**WHAT IS NEEDED**
Retype, exactly and only, each line from the one containing "stk. (Sitagliptin Zentiva): none -> 3" to the end of the records below.

**GIVEN DATA**
┌──
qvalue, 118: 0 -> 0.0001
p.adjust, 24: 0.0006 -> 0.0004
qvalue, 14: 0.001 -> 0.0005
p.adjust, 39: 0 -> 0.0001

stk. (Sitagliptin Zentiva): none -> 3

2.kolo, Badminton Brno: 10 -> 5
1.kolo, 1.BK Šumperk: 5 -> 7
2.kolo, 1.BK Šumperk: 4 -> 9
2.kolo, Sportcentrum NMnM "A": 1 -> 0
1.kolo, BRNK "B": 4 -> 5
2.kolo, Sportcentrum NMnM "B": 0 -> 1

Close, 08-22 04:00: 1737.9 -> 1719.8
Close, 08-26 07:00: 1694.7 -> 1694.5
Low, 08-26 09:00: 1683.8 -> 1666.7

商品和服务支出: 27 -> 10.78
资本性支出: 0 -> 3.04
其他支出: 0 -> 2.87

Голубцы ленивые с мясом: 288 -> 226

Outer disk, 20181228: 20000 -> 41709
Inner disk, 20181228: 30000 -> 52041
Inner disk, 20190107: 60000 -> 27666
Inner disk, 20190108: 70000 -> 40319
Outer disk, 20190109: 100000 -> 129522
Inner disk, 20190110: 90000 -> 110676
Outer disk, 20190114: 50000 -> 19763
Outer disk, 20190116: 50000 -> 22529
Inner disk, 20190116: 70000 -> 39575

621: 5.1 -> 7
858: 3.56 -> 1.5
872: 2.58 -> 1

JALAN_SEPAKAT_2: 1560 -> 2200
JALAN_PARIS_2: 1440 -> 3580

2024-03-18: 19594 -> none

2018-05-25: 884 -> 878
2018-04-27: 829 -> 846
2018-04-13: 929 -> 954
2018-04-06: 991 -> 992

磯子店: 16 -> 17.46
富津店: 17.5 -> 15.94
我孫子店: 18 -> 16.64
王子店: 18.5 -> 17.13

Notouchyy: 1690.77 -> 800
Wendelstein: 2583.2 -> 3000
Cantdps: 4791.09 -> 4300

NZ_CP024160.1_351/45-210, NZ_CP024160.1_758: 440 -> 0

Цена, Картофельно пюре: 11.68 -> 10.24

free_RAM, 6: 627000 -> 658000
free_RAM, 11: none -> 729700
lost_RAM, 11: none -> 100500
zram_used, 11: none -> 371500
└──
**RESULT**
stk. (Sitagliptin Zentiva): none -> 3

2.kolo, Badminton Brno: 10 -> 5
1.kolo, 1.BK Šumperk: 5 -> 7
2.kolo, 1.BK Šumperk: 4 -> 9
2.kolo, Sportcentrum NMnM "A": 1 -> 0
1.kolo, BRNK "B": 4 -> 5
2.kolo, Sportcentrum NMnM "B": 0 -> 1

Close, 08-22 04:00: 1737.9 -> 1719.8
Close, 08-26 07:00: 1694.7 -> 1694.5
Low, 08-26 09:00: 1683.8 -> 1666.7

商品和服务支出: 27 -> 10.78
资本性支出: 0 -> 3.04
其他支出: 0 -> 2.87

Голубцы ленивые с мясом: 288 -> 226

Outer disk, 20181228: 20000 -> 41709
Inner disk, 20181228: 30000 -> 52041
Inner disk, 20190107: 60000 -> 27666
Inner disk, 20190108: 70000 -> 40319
Outer disk, 20190109: 100000 -> 129522
Inner disk, 20190110: 90000 -> 110676
Outer disk, 20190114: 50000 -> 19763
Outer disk, 20190116: 50000 -> 22529
Inner disk, 20190116: 70000 -> 39575

621: 5.1 -> 7
858: 3.56 -> 1.5
872: 2.58 -> 1

JALAN_SEPAKAT_2: 1560 -> 2200
JALAN_PARIS_2: 1440 -> 3580

2024-03-18: 19594 -> none

2018-05-25: 884 -> 878
2018-04-27: 829 -> 846
2018-04-13: 929 -> 954
2018-04-06: 991 -> 992

磯子店: 16 -> 17.46
富津店: 17.5 -> 15.94
我孫子店: 18 -> 16.64
王子店: 18.5 -> 17.13

Notouchyy: 1690.77 -> 800
Wendelstein: 2583.2 -> 3000
Cantdps: 4791.09 -> 4300

NZ_CP024160.1_351/45-210, NZ_CP024160.1_758: 440 -> 0

Цена, Картофельно пюре: 11.68 -> 10.24

free_RAM, 6: 627000 -> 658000
free_RAM, 11: none -> 729700
lost_RAM, 11: none -> 100500
zram_used, 11: none -> 371500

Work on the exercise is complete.